Jeune fille, lève-toi 

L’acte II s’orne d’un scepticisme qui n’imagine pas le Maître éveillant une morte. Mort bien réelle, comme l’atteste le concert des lamentations traditionnnelles. Quand Jésus dit : « elle dort », la caméra de l’évangéliste élargit son champ jusqu’au contexte de l’Église de son temps, lorsque, depuis la résurrection de Jésus, les chrétiens voient dans la mort un sommeil temporaire et s’interdisent tout deuil trop démonstratif (voir 1 Thessaloniens 4, 13), malgré les moqueries des païens qui pensent que les chrétiens ne savent pas honorer leurs morts.

  Comme tout thaumaturge d’alors, juif ou païen, Jésus opère dans le secret de la maison. Ainsi avaient agi Élie et Élisée (1 Rois 17, 17-24 ; 2 Rois 4, 18-37). Mais chez Jésus, plus grand qu’eux, ni prière ni mise en scène laborieuse. Le contact de sa main et sa simple parole suffisent à rendre la vie. La parole est prononcée en araméen, langue maternelle de Jésus : « Talitha koum » (avec une faute de syntaxe dans la transmission : ce devrait être koumi, au féminin !) Pour des lecteurs grecs, en tout cas, ce langage étranger rejoignait le charabia des exorcistes de leur temps.

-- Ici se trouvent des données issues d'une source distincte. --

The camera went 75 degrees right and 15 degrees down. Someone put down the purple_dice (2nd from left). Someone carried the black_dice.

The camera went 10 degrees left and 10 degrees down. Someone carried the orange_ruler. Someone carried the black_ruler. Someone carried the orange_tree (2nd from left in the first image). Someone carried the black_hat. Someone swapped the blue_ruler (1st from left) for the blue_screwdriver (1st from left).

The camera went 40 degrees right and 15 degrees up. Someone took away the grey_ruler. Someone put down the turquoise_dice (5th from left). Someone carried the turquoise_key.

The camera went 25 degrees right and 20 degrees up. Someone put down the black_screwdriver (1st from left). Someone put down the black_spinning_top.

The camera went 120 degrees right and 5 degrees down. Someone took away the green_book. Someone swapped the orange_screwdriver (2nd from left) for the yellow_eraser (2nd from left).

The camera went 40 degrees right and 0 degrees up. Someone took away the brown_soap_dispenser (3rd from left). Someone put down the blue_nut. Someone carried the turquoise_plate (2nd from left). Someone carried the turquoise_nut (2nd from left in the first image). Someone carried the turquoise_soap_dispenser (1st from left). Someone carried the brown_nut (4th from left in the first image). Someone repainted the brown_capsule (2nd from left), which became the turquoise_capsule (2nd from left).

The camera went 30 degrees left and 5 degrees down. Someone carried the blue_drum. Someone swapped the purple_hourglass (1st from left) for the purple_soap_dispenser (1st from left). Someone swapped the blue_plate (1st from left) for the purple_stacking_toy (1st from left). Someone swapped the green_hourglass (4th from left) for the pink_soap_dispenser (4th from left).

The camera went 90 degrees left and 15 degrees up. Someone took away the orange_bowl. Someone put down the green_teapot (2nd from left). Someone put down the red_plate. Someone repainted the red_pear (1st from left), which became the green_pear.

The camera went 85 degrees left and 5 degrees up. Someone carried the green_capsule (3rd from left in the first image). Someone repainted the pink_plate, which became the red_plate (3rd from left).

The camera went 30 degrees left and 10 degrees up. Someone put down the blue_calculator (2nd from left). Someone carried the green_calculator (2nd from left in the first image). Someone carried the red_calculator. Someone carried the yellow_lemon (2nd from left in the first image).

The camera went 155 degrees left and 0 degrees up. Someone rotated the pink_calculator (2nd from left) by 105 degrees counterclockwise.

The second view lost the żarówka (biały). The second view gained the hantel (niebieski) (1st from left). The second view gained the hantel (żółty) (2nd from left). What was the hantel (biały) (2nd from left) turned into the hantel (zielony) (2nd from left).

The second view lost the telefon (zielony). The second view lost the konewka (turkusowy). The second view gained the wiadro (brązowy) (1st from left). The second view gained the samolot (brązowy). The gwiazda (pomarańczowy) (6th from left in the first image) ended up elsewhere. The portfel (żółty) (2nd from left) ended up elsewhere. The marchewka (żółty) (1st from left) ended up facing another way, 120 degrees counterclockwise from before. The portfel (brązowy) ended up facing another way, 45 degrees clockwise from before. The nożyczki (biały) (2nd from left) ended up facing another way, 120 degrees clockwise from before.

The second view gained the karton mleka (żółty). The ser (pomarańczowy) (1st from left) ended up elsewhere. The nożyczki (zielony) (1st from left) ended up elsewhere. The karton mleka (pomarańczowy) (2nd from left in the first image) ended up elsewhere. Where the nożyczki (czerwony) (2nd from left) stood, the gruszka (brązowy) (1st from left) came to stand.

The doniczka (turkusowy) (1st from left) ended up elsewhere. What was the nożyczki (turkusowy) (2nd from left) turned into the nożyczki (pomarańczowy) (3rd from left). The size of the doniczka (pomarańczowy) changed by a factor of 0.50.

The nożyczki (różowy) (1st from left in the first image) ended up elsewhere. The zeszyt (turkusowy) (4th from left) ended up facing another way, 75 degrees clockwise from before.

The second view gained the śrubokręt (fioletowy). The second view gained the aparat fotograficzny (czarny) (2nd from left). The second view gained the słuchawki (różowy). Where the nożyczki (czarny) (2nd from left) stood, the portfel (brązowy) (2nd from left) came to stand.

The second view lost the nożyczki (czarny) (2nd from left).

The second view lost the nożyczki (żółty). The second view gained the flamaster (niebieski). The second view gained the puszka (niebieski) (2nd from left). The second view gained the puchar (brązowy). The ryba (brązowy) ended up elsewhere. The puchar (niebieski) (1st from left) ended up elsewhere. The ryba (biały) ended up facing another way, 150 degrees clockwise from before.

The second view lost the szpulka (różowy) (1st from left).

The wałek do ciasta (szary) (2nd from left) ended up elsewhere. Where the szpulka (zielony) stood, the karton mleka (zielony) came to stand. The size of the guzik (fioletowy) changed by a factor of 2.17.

La fillette marche et mange, preuve de son retour à la vie. Mais on doit garder le secret. Ce miracle révèle Jésus comme le Messie. Or Jésus ne peut être reconnu comme Messie qu’à travers toute sa destinée : la passion et la gloire, tout cela dont les trois disciples privilégiés, Pierre, Jacques et Jean, seront les témoins (en Marc 9, 2.9 ; 14, 32-42). « Les portes de la mort sont à Dieu, le Seigneur » (Psaume 68 [67], 21). En Jésus, Dieu manifeste sa victoire sur la mort, puisque « Dieu n’a pas fait la mort » (1ère lecture).